# [EXERCISE DESCRIPTION]
Copy out exactly the stretch of the listing below that begins at the line containing "M1250,154L1264,167L1242,190L1228,177Z" and ends at the line containing "M236,395L265,402L261,416L232,408Z", and copy nothing outside it.

# [DATASET EXTRACT]
++++++++++++++++++++
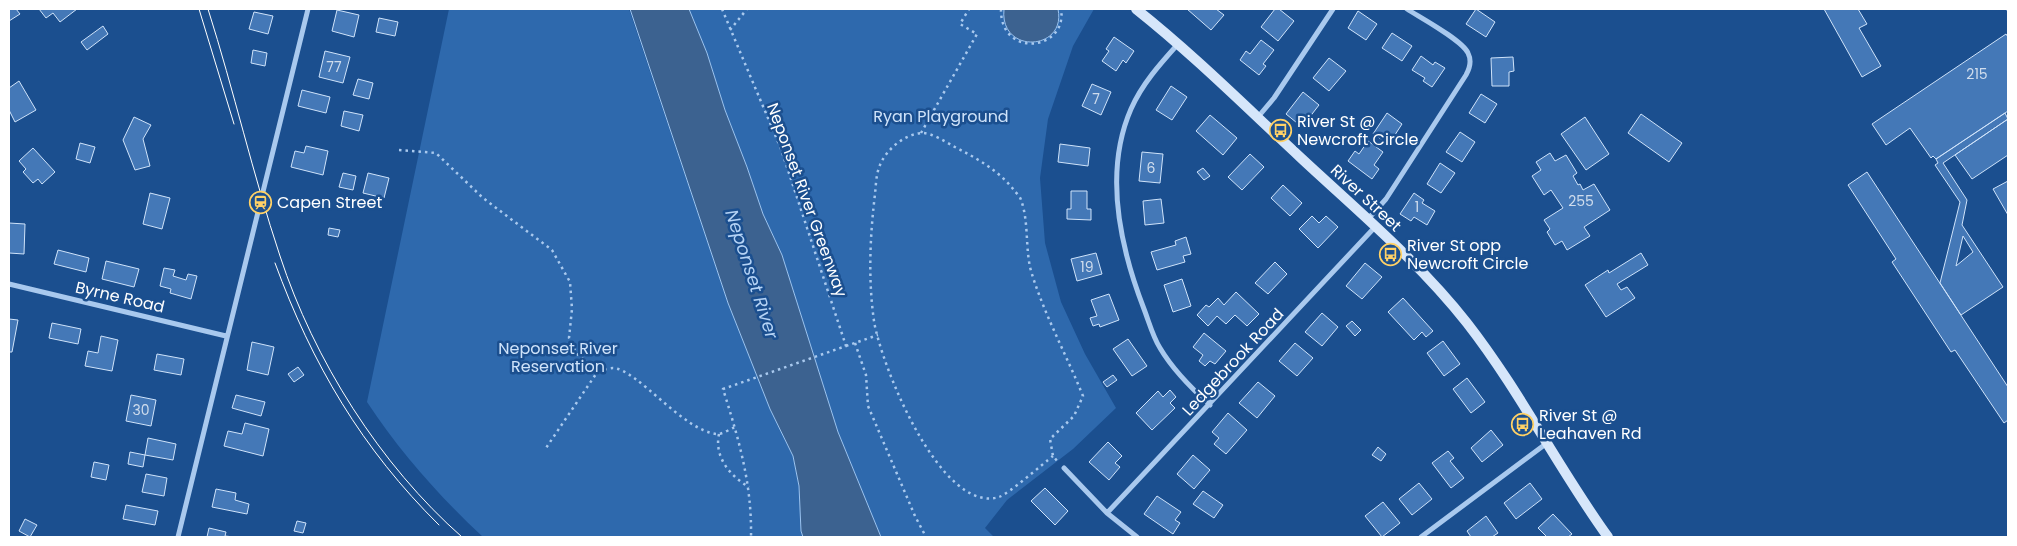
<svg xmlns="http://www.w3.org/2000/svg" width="2017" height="546" font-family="Poppins,sans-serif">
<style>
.green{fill:#2e69ad}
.water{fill:#3c6290;stroke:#9cc4f0}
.building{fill:#4478b7;stroke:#cfe3fa;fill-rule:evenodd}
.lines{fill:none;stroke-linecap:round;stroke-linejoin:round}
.path{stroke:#a9c9ee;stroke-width:2.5;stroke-dasharray:2.5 4;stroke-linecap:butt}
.street{stroke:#a9c9ee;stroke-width:5}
.secondary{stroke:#d6e6fa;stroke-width:10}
.tram{stroke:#fff;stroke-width:1}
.labels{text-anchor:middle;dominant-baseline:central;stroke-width:5;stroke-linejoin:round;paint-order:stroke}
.number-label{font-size:14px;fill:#d0dded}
.park-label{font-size:16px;fill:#cfe3fa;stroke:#1b4f8f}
.poi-label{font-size:16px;fill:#fff;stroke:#1b4f8f;text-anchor:start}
.street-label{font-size:16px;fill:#fff;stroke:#1b4f8f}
.water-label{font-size:18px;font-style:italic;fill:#b5d3f5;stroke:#1b4f8f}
</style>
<rect width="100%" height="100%" fill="#1b4f8f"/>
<path class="green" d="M449,9H629L728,303L770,409L793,456L799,486L801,531L803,537H483C439,496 400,452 367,402Z
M689,9H1094L1073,46L1048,119L1040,178L1045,243L1061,302L1085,354L1116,408L1073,449L1007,500L985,528L994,537H881L838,432L782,255L763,214L747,167L725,110L707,53Z"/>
<path class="water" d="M630,9H689L707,53L725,110L747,167L763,214L782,255L838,432L881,537H803L801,531L799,486L793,456L770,409L728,303Z
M1004,9H1058C1067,51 999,55 1004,9Z"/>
<path class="building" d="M9,9H16L20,14L9,21Z
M39,9H77L60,22L53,13L46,18Z
M1187,9H1216L1224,15L1211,30Z
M1275,9H1279L1294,21L1278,41L1261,27Z
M1476,9L1495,22L1486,37L1466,24Z
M1824,9H1858L1867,24L1859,28L1881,66L1862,77Z
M337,10L359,15L354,37L332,31Z
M1358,11L1377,24L1366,40L1348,28Z
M254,12L273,16L268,34L249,29Z
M379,18L398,22L395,36L376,32Z
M103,26L108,34L87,50L81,42Z
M1392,33L1412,46L1402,61L1382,48Z
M2006,34L2008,37V111L1936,159L1933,156L1931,158L1910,128L1886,145L1872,124Z
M1114,37L1134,51L1126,63L1123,60L1116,71L1102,61L1109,51L1106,49Z
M1261,40L1274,50L1263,64L1266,66L1259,75L1240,60L1246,51L1250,54Z
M253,50L267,53L265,66L251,63Z
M325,51L350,57L343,83L319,77Z
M1421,56L1433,65L1435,62L1445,68L1432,87L1423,81L1425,78L1412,70Z
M1513,57L1514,71L1509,72V86H1492L1491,58Z
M1329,58L1346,71L1329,91L1313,78Z
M358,79L373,83L369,99L353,95Z
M19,81L36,110L15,122L9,110V88Z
M1092,84L1111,92L1101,115L1082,106Z
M1171,86L1187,97L1172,120L1156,110Z
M302,90L330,97L326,113L298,106Z
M1303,92L1319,105L1302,127L1286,114Z
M1481,94L1497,104L1485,123L1469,113Z
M344,111L363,115L359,131L341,126Z
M1387,113L1402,124L1389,144L1373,134Z
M2005,113L2008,119L1943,163L1967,200L1962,225L2003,287L1961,315L1940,283L1960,202L1935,165L1938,163L1936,159ZM1963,236L1973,252L1956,266Z
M1641,114L1682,143L1669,162L1628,133Z
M1210,115L1237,138L1223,155L1196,131Z
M134,117L151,125L143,139L150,166L135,170L123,140Z
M1585,117L1609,154L1586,170L1561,134Z
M2008,119V155L1972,179L1955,155Z
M1460,132L1475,142L1462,162L1446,152Z
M1368,141L1383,152L1374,165L1379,169L1372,179L1348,161L1355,151L1359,154Z
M80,143L95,147L90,163L76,159Z
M1060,144L1090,148L1088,166L1058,162Z
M306,146L328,151L323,175L291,167L295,151L304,153Z
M33,148L55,172L42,184L38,179L33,183L23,172L26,169L19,161Z
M1142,152L1163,154L1160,183L1139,181Z
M1550,153L1555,161L1566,155L1577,173L1573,176L1578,185L1580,184L1583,190L1594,184L1610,210L1584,227L1590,236L1567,250L1562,241L1555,245L1547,232L1550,229L1544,220L1563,208L1551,190L1544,195L1532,176L1541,170L1536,162Z
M1250,154L1264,167L1242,190L1228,177Z
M1440,163L1455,173L1441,193L1427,184Z
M1203,168L1210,176L1204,180L1197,172Z
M1867,172L2008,387V420L2004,423L1955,350L1951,352L1892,262L1896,259L1848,185Z
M343,173L356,176L353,190L339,187Z
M368,173L389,178L384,198L363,193Z
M2008,181V215L1993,189Z
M1283,185L1302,203L1290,216L1271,198Z
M1071,191H1087V209H1091V220L1067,219V209H1071Z
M150,193L170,198L162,229L143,224Z
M1414,193L1424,200L1422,203L1435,211L1427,225L1414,217L1411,221L1400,214Z
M1161,199L1164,223L1145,225L1143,201Z
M1312,216L1319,223L1326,216L1338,227L1318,248L1299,229Z
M9,223L25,224L24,254L9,253Z
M329,228L340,230L338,237L328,235Z
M1186,237L1191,254L1183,256L1185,262L1157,270L1151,252L1176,245L1175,241Z
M58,250L89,258L86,272L54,264Z
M1096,253L1102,274L1077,281L1071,259Z
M1641,253L1648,265L1617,284L1621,290L1627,287L1635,298L1606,317L1585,285L1608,270L1609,273Z
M106,261L139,269L134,287L102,279Z
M1275,262L1287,274L1268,294L1255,283Z
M1365,263L1382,277L1362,299L1346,286Z
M164,268L175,270L173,276L186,280L188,274L197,276L191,299L170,293L171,289L160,286Z
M1182,279L1191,306L1173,312L1164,285Z
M1236,292L1259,314L1247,326L1235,315L1226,324L1217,316L1208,326L1197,315L1206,305L1209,307L1218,298L1224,305Z
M1109,294L1119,320L1100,327L1099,324L1093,326L1090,318L1097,316L1091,300Z
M1403,298L1433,331L1426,337L1422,332L1414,340L1388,312Z
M1322,313L1338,327L1322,346L1305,332Z
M9,319L18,320L12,352H9Z
M1352,321L1361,330L1355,336L1346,326Z
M52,323L81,329L78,344L49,338Z
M1204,333L1226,351L1215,364L1210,361L1205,366L1199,361L1203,355L1193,347Z
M101,336L118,340L112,371L85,366L88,351L98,353Z
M1128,339L1147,366L1132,376L1113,349Z
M1443,341L1460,364L1444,376L1427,353Z
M252,342L274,347L268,375L247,370Z
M1295,343L1313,358L1297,376L1279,361Z
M157,354L184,359L181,375L154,370Z
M298,367L304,375L294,382L288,374Z
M1113,375L1117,380L1107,387L1103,382Z
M1467,378L1485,402L1471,413L1453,389Z
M1258,382L1275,396L1257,418L1239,403Z
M1170,390L1176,397L1170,403L1175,408L1152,430L1136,413L1158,391L1163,397Z
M131,395L156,400L151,426L126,421Z
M236,395L265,402L261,416L232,408Z
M1228,413L1247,430L1226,454L1214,444L1219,438L1212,432Z
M245,423L269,429L263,456L224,446L228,431L242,434Z
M1491,430L1503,445L1482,462L1471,448Z
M148,438L176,444L173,460L145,455Z
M1108,442L1122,456L1115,463L1120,467L1109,480L1089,462Z
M1378,447L1386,454L1381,461L1372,455Z
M1448,451L1454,458L1450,461L1464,478L1451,488L1432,463Z
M130,452L145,455L143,467L128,464Z
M1193,455L1210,470L1194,489L1177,474Z
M94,462L109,465L106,480L91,477Z
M146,474L167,478L164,496L142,492Z
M1419,483L1432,499L1412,515L1399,499Z
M1530,483L1542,499L1516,519L1504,503Z
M1045,488L1068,511L1055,525L1031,501Z
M216,489L236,493L235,500L249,504L247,514L212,507Z
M1203,491L1223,505L1214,518L1193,504Z
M1157,496L1181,512L1175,520L1180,523L1173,534L1144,514Z
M1383,502L1400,523L1382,537L1365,516Z
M126,505L158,511L155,525L123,519Z
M1553,514L1572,534L1568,537H1547L1538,528Z
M1486,516L1498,533L1492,537H1471L1467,531Z
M25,519L37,525L30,537L19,531Z
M297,521L306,523L303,533L294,531Z
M209,528L226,532L225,536L234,537H207Z"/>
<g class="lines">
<path class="path" d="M722,9L781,149L846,346L723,389C739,440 752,484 751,537
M1001,9C1000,59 1068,51 1061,9
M2007,9L2008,10
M730,30L747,9
M921,133L977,34L960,24L969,9
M399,150L436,153L483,198L552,250L570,282L572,309L569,338L577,354L598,371L546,448
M855,343L866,375L868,406L915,516L926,537
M846,346L878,335
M598,371C602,371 608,368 613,368C637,369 683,431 717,434C723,434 730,429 735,427
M719,434C714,457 730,476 749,487
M1053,456C1044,463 1007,495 999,497C941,515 881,365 874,321C868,279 870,236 875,194C876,185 876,174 880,165C886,150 904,134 922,133C932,133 944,141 953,146C976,158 997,169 1014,190C1016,193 1020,196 1021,200C1029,221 1025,249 1031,271C1044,314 1066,354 1083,396L1074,416L1050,439L1053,456L1058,462"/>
<path class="street" d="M1178,44C1160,64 1142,84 1131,109C1103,173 1120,247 1144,309C1149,322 1153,337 1160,348C1173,370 1191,388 1210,405
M1258,117L1274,98L1333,9
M1368,219L1386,199L1466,75C1470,68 1472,61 1468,53C1462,40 1421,18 1407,9
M9,284L226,336
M1064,468L1107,513L1137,537
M1107,513L1375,227
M178,537L308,9
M1421,537L1547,443"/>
<path class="secondary" d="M1136,9C1194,55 1247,108 1301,158C1358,211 1419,262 1467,323C1520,391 1558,468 1608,537"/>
<path class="tram" d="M199,9L234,124
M208,9C234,91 253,175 280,256C314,360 380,465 462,537
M275,263C312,364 362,449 439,525"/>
</g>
<defs>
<symbol id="bus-ring" viewBox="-11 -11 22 22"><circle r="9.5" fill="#1b4f8f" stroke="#ffd166" stroke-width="1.5"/><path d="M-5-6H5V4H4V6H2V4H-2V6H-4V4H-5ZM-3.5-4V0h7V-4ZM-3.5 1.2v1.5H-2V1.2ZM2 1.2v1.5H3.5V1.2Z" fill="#ffd166"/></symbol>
<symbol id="station-ring" viewBox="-11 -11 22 22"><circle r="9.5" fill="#1b4f8f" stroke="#ffd166" stroke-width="1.5"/><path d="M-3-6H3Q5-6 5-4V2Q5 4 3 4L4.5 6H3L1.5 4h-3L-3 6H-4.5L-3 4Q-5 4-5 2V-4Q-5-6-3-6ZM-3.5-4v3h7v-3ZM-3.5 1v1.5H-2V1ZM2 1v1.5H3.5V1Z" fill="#ffd166"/></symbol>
</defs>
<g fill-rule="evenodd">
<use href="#bus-ring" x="1268" y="118" width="25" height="25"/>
<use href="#station-ring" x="248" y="190" width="25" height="25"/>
<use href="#bus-ring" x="1378" y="242" width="25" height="25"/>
<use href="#bus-ring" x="1510" y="412" width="25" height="25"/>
</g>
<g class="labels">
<g class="number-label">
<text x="334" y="67">77</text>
<text x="1977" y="74">215</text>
<text x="1096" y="99">7</text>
<text x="1151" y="168">6</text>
<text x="1581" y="201">255</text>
<text x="1417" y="207">1</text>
<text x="1087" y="267">19</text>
<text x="141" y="410">30</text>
</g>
<g class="park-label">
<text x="941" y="116">Ryan Playground</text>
<text x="558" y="348">Neponset River<tspan x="558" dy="18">Reservation</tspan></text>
</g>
<g class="poi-label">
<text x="1297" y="121">River St @<tspan x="1297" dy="18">Newcroft Circle</tspan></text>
<text x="277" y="202">Capen Street</text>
<text x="1407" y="245">River St opp<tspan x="1407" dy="18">Newcroft Circle</tspan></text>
<text x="1539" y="415">River St @<tspan x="1539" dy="18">Leahaven Rd</tspan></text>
</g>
<g class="street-label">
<text transform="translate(1366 198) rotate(43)">River Street</text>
<text transform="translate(807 200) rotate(70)">Neponset River Greenway</text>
<text transform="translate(120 297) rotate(13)">Byrne Road</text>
<text transform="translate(1233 362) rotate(-47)">Ledgebrook Road</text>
</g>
<g class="water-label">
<text transform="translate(752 274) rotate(72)">Neponset River</text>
</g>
</g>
<rect width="2017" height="546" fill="none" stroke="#ffffff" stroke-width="20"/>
</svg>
++++++++++++++++++++
# [ANSWER BOX]
M1250,154L1264,167L1242,190L1228,177Z
M1440,163L1455,173L1441,193L1427,184Z
M1203,168L1210,176L1204,180L1197,172Z
M1867,172L2008,387V420L2004,423L1955,350L1951,352L1892,262L1896,259L1848,185Z
M343,173L356,176L353,190L339,187Z
M368,173L389,178L384,198L363,193Z
M2008,181V215L1993,189Z
M1283,185L1302,203L1290,216L1271,198Z
M1071,191H1087V209H1091V220L1067,219V209H1071Z
M150,193L170,198L162,229L143,224Z
M1414,193L1424,200L1422,203L1435,211L1427,225L1414,217L1411,221L1400,214Z
M1161,199L1164,223L1145,225L1143,201Z
M1312,216L1319,223L1326,216L1338,227L1318,248L1299,229Z
M9,223L25,224L24,254L9,253Z
M329,228L340,230L338,237L328,235Z
M1186,237L1191,254L1183,256L1185,262L1157,270L1151,252L1176,245L1175,241Z
M58,250L89,258L86,272L54,264Z
M1096,253L1102,274L1077,281L1071,259Z
M1641,253L1648,265L1617,284L1621,290L1627,287L1635,298L1606,317L1585,285L1608,270L1609,273Z
M106,261L139,269L134,287L102,279Z
M1275,262L1287,274L1268,294L1255,283Z
M1365,263L1382,277L1362,299L1346,286Z
M164,268L175,270L173,276L186,280L188,274L197,276L191,299L170,293L171,289L160,286Z
M1182,279L1191,306L1173,312L1164,285Z
M1236,292L1259,314L1247,326L1235,315L1226,324L1217,316L1208,326L1197,315L1206,305L1209,307L1218,298L1224,305Z
M1109,294L1119,320L1100,327L1099,324L1093,326L1090,318L1097,316L1091,300Z
M1403,298L1433,331L1426,337L1422,332L1414,340L1388,312Z
M1322,313L1338,327L1322,346L1305,332Z
M9,319L18,320L12,352H9Z
M1352,321L1361,330L1355,336L1346,326Z
M52,323L81,329L78,344L49,338Z
M1204,333L1226,351L1215,364L1210,361L1205,366L1199,361L1203,355L1193,347Z
M101,336L118,340L112,371L85,366L88,351L98,353Z
M1128,339L1147,366L1132,376L1113,349Z
M1443,341L1460,364L1444,376L1427,353Z
M252,342L274,347L268,375L247,370Z
M1295,343L1313,358L1297,376L1279,361Z
M157,354L184,359L181,375L154,370Z
M298,367L304,375L294,382L288,374Z
M1113,375L1117,380L1107,387L1103,382Z
M1467,378L1485,402L1471,413L1453,389Z
M1258,382L1275,396L1257,418L1239,403Z
M1170,390L1176,397L1170,403L1175,408L1152,430L1136,413L1158,391L1163,397Z
M131,395L156,400L151,426L126,421Z
M236,395L265,402L261,416L232,408Z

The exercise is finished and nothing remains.